Posted on 07/15/2003 4:54:48 PM PDT by churchillbuff

By Tim Goodman, Chronicle TV Critic Tuesday, July 15, 2003

Hollywood -- ... Nobody likes a dodge. ... Giving a non-answer, avoiding confrontation, failure to admit the truth, spewing bland verbiage in an effort to put us to sleep -- those are the worst offenses. ... CNN just flat out refuses to admit that it's getting its head handed to it by Fox News. This denial is ceaseless. Look, Fox News is pummeling CNN. It's not even a fight anymore. It's a bludgeoning. In the Nielsens universe, which governs all of television -- even news -- CNN can't beat Fox News. The latter is probably the best at understanding what a certain segment of the cable news audience seems to want -- news with a slant. Forget fair and balanced -- that's a slogan for people who believe the news media are biased toward the left. It's a message that caters to and comforts them. There's a term for that:

brilliant marketing.

We no longer live in a world where everyone believes that the news media have no agenda. Objectivity seems antiquated as the level of jadedness in the public rises. The lines between opinion and news have been blurred for too long -- a blame shared by everyone in cable news. But CNN is still viewed as an entity attempting real journalism. Most journalists appreciate that.
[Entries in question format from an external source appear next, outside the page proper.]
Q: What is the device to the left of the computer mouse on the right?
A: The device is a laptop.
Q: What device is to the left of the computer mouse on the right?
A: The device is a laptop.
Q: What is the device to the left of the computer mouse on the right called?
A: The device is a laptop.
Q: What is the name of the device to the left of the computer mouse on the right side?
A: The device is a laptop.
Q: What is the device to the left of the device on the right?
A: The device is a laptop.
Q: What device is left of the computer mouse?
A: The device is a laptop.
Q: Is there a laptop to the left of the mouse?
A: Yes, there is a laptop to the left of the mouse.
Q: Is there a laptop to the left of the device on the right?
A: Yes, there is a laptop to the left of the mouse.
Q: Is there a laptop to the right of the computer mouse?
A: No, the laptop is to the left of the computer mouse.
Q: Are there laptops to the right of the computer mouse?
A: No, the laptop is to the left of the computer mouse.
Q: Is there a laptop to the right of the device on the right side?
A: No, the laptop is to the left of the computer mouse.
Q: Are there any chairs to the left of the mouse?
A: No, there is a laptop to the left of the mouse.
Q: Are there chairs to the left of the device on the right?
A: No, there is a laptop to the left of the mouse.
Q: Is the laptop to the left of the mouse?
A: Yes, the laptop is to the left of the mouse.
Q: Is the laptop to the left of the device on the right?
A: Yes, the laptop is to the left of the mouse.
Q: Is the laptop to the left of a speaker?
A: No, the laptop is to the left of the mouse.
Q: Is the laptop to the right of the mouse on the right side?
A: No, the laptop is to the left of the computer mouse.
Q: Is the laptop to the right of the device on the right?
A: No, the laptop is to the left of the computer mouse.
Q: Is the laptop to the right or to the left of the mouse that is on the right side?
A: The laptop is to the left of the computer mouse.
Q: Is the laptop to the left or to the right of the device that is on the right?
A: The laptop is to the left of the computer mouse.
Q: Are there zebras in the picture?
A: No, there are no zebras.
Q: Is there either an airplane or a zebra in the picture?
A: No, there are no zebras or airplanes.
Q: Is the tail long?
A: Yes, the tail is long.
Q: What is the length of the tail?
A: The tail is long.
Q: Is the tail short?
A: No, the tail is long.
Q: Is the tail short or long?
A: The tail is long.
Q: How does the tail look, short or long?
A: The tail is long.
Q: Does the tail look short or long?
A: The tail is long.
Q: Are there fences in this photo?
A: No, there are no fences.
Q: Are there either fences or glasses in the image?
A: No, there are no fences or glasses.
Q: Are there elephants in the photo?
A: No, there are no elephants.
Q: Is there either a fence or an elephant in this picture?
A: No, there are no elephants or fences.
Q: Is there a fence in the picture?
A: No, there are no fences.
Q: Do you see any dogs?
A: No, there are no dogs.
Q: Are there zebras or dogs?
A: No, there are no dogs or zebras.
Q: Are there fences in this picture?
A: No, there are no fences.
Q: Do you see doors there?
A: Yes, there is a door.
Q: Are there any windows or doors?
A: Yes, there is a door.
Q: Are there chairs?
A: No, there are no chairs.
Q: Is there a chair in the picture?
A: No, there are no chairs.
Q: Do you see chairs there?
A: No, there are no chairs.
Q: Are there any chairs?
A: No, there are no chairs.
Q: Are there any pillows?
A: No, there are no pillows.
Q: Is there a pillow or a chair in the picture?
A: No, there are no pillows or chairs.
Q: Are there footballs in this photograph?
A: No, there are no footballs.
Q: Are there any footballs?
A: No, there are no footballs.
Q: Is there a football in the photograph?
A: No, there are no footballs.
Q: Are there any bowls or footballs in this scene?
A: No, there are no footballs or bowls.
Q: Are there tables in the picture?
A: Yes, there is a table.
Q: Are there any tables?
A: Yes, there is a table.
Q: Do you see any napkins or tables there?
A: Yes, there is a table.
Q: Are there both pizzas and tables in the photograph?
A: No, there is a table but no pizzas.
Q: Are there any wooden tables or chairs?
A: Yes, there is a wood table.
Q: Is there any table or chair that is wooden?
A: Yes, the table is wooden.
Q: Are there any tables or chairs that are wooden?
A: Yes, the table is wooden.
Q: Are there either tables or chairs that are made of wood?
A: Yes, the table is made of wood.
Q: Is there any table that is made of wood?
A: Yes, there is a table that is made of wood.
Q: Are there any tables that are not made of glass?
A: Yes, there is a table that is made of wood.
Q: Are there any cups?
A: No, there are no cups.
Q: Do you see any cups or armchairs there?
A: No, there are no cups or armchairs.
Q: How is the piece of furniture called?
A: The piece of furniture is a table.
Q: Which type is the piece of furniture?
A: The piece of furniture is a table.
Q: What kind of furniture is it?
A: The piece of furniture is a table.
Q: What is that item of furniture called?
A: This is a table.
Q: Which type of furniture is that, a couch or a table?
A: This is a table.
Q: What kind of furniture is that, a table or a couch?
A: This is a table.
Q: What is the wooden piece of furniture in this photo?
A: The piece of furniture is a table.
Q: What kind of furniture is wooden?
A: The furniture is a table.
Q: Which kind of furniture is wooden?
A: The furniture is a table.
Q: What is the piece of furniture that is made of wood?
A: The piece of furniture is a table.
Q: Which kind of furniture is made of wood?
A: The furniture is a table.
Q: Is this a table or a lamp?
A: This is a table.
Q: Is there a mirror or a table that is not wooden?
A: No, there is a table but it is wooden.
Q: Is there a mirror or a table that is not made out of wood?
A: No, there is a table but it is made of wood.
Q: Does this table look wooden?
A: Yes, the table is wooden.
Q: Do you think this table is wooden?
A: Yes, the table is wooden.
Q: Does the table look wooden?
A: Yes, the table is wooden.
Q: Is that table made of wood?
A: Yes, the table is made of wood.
And yet, news flash -- it's not a ratings winner.

So, Jim Walton, president of the CNN News Group and a longtime CNN throwback seen in journalistic circles as someone who is dismantling the glitzy star system of his predecessor, had a great opportunity to come in here and say, "Yes, Fox is beating us. But we're in different businesses entirely."

Instead, he couldn't even say his competitor's name, choosing instead to imply that CNN was Rolex and Fox News was Timex. He blathered on about quality and brand and God knows what else. It was a dodge, plain and simple. Everything was a dodge. At that moment, a good portion of the room would have paid anything to have Roger Ailes from Fox News come in and beat the snot out of CNN, at least verbally, as he's wont to do.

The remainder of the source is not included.